Benefits Beyond Brand Control
For traditional retailers and brands, there are major advantages of going direct to consumers, beyond just controlling the brands from start to finish. These benefits include:
Consumer Data
We all agree that staying in business requires delivering an exceptional customer experience every time. While having integrated retail solutions makes that more likely, knowing your customer better does, too – and DTC lets you learn things about your customers that you wouldn’t learn otherwise.
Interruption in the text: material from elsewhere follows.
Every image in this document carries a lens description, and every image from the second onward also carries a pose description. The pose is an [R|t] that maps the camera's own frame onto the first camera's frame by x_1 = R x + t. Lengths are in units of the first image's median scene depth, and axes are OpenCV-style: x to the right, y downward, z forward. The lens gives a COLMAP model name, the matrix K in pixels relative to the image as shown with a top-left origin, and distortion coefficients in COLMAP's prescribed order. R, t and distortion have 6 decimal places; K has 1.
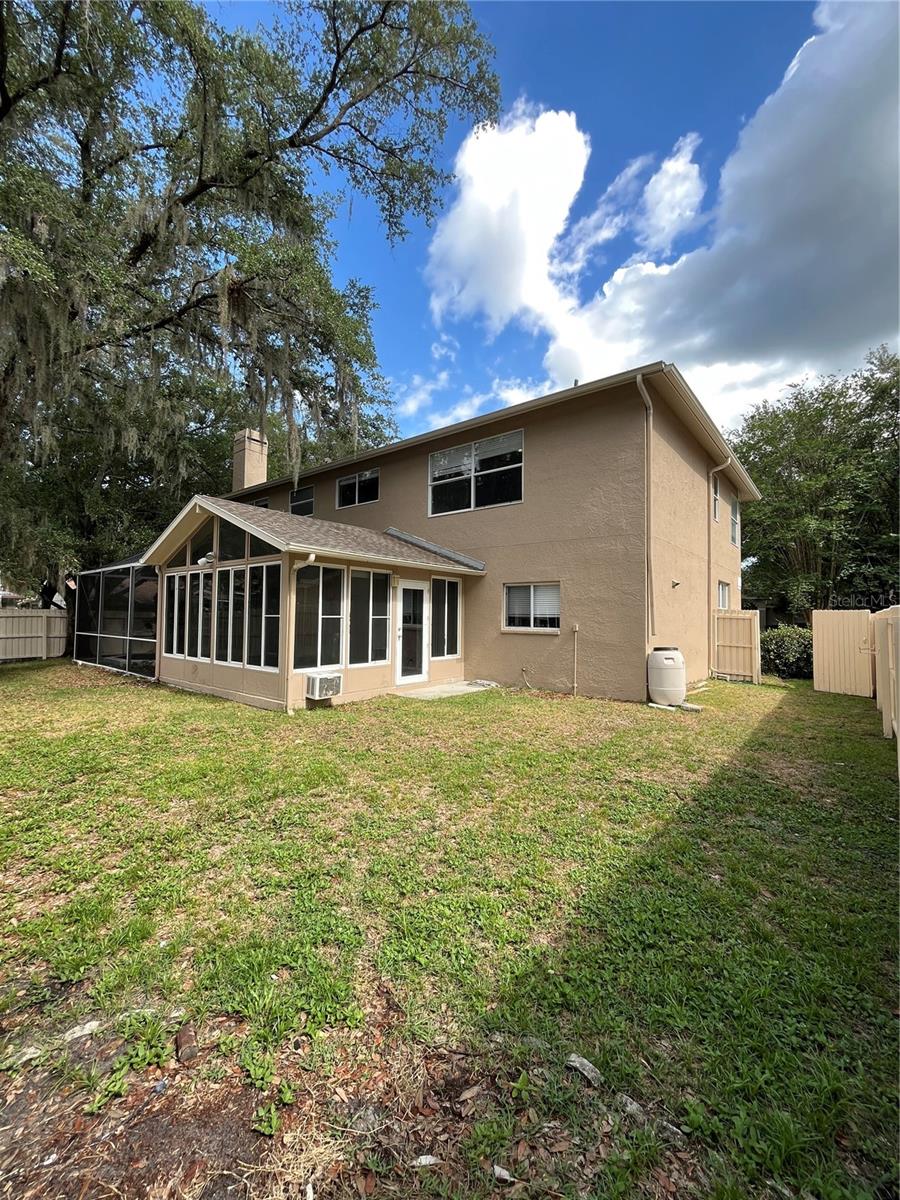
lens RADIAL K [[488.4, 0, 446.6], [0, 488.4, 597.0], [0, 0, 1]] dist [-0.000349, 0.000088]
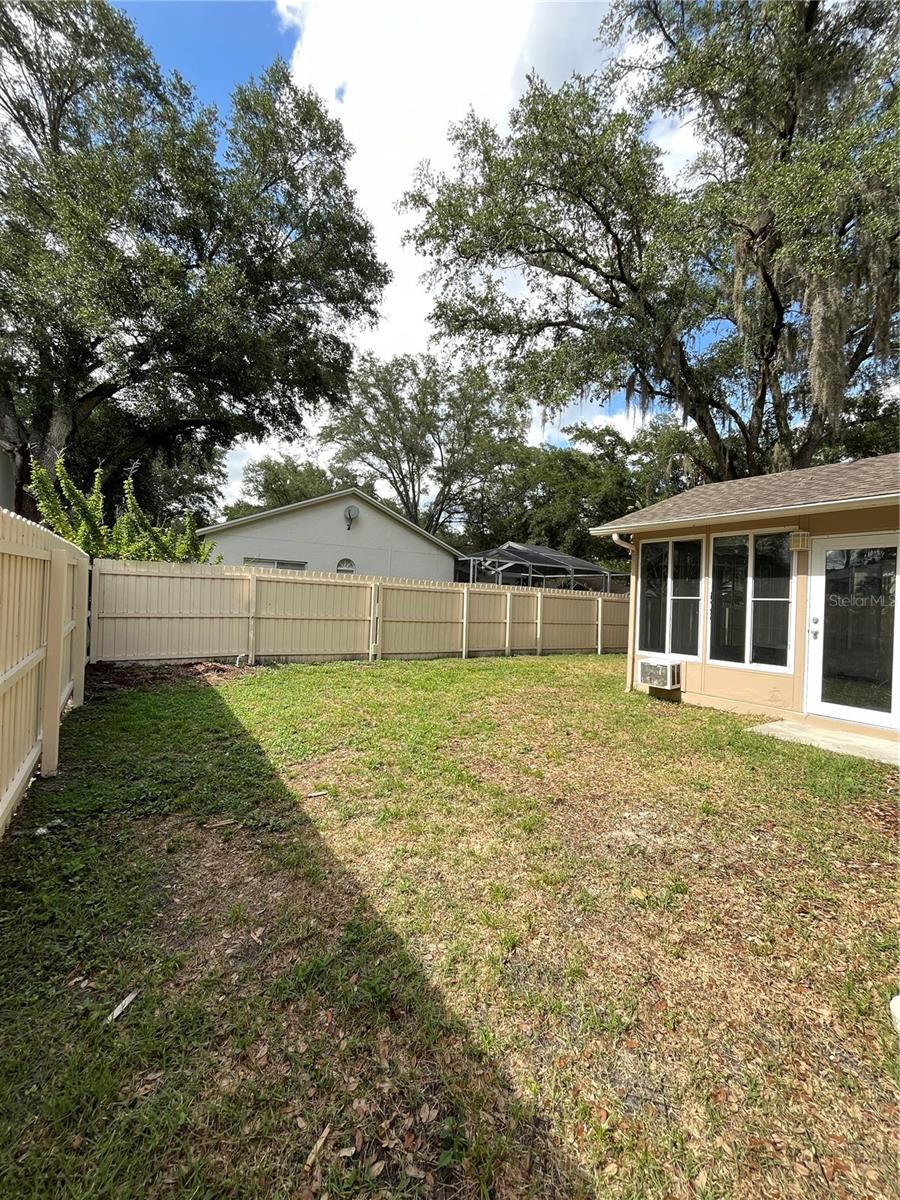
lens RADIAL K [[488.4, 0, 446.6], [0, 488.4, 597.0], [0, 0, 1]] dist [-0.000349, 0.000088]
pose [[-0.303824, -0.016054, -0.952593, 0.681775], [0.001619, 0.999848, -0.017367, 0.051416], [0.952727, -0.006818, -0.303751, 0.838033]]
CAC and Other Cost Reductions
Controlling the entire supply chain process can allow you to achieve economic factors not otherwise available and gives you more control over the kind of service your customers get.
Personalization
Success in retail today requires a degree of personalization you can’t offer without incorporating DTC.
Customer Satisfaction
It’s a numbers game you can’t afford not to play. Eighty-four percent of consumers say they won’t go back to a brand after a bad delivery experience. Forty-two percent of Americans would purchase directly from a branded manufacturer over a third-party seller if they promised free and fast shipping.
It’s About the Customer
To achieve sustainable customer acquisition costs, traditional retailers and brands will have to adapt and restructure. DTC will help traditional retailers and brands deliver value to the customer at every touchpoint along the customer’s journey.